AT&T Legal Chief Saw Pay Package Plunge, Gets Far Better News

AT&T Inc.’s law department leader David McAtee saw his annual compensation return to prior levels in 2021, a year in which the company agreed to sell off its media assets in a $43 billion deal as he fought cancer.

McAtee received more than $10.5 million in total compensation last year, according to a proxy filing this week by the Dallas-based telecommunications company. McAtee’s pay package represents a more than 43% dip from the $18.6 million he earned during 2020, which included a roughly $9 million equity award.

That stock bonus wasn’t the first that McAtee received in the decade that he’s been at AT&T. The company awarded him a $5 million bonus in 2018 for helping it fend off an antitrust challenge to AT&T’s $85 billion acquisition of Time Warner Inc.

AT&T’s most recent proxy states that McAtee was paid nearly $4.2 million in cash—a $1.3 million base salary and almost $2.9 million in non-equity incentive plan compensation—and received about $5.4 million in stock awards last year. The proxy also listed more than $800,000 in “other compensation” for McAtee, which AT&T disclosed in a footnote was for the “use of company aircraft.”

Those flights by McAtee were “taken for medical treatments,” AT&T said in the proxy. A spokesman said McAtee is now in remission from cancer and the company expects him to make a full recovery.

McAtee didn’t respond to a request for comment about his ordeal. AT&T hired the former Haynes and Boone partner in 2012 to lead its global litigation efforts.

McAtee is the son of veteran Texas litigator David McAtee Sr., who was a partner at Akin Gump Strauss Hauer & Feld and special counsel at Hunton Andrews Kurth. The elder McAtee is now of counsel at Dallas-based boutique Hedrick Kring Bailey.

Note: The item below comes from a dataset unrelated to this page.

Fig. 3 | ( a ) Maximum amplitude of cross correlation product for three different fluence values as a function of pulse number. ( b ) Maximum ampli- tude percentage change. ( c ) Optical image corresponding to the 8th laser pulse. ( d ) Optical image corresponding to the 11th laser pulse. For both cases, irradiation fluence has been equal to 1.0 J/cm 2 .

The younger McAtee took over AT&T’s law department in 2015 upon the retirement of longtime legal chief D. Wayne Watts. He subsequently played a key role advising on AT&T’s expansion into mass media via the Time Warner deal. In 2018, McAtee assumed leadership of AT&T’s government affairs function.

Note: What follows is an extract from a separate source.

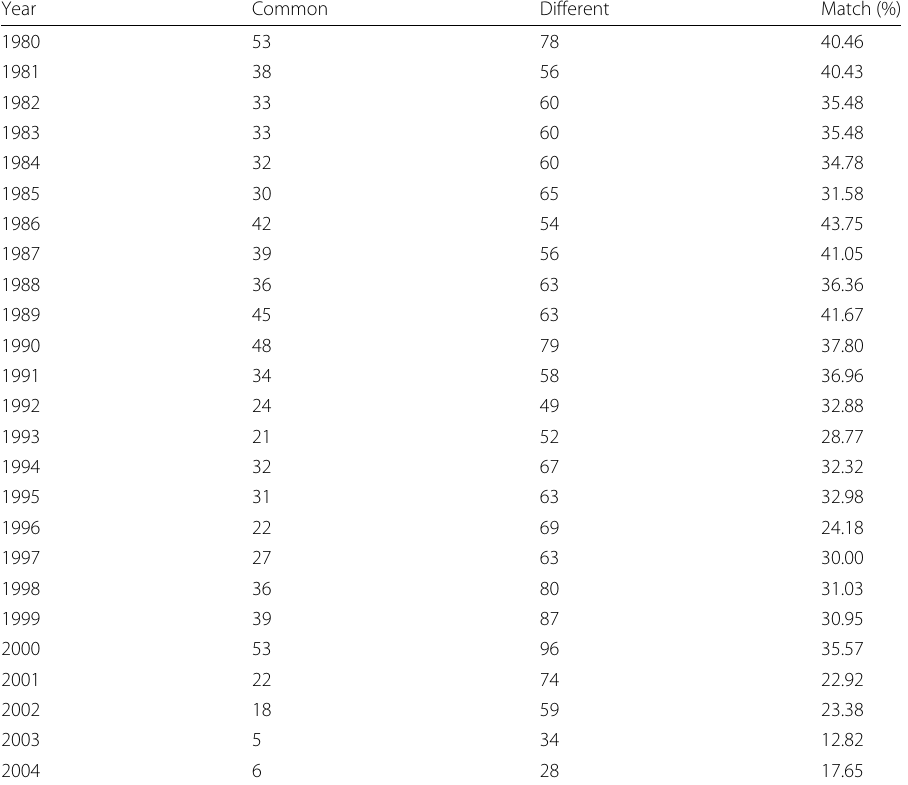
Table 3 Matching rates of central nodes by the community mapping method and the betweenness centrality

The Time Warner transaction was effectively unwound when AT&T, represented by Sullivan & Cromwell, agreed to sell what is now called WarnerMedia LLC last year to Discovery Inc. The proposed $43 billion media merger is set to close in the second quarter after U.S. antitrust regulators declined to block the combination in February.

Bloomberg Law reported earlier this month that Discovery’s top in-house lawyer, Bruce Campbell, saw his pay package rise 38% last year as a result of the company’s success in clinching the WarnerMedia deal.

AT&T’s 2021 proxy states that McAtee has responsibility for all legal issues, including litigation, regulatory, and administrative matters “before various judicial and regulatory bodies,” as well as commercial agreements, labor contracts, and the purchase and sale of corporate assets.

McAtee owns nearly $11 million in AT&T stock, according to Bloomberg data.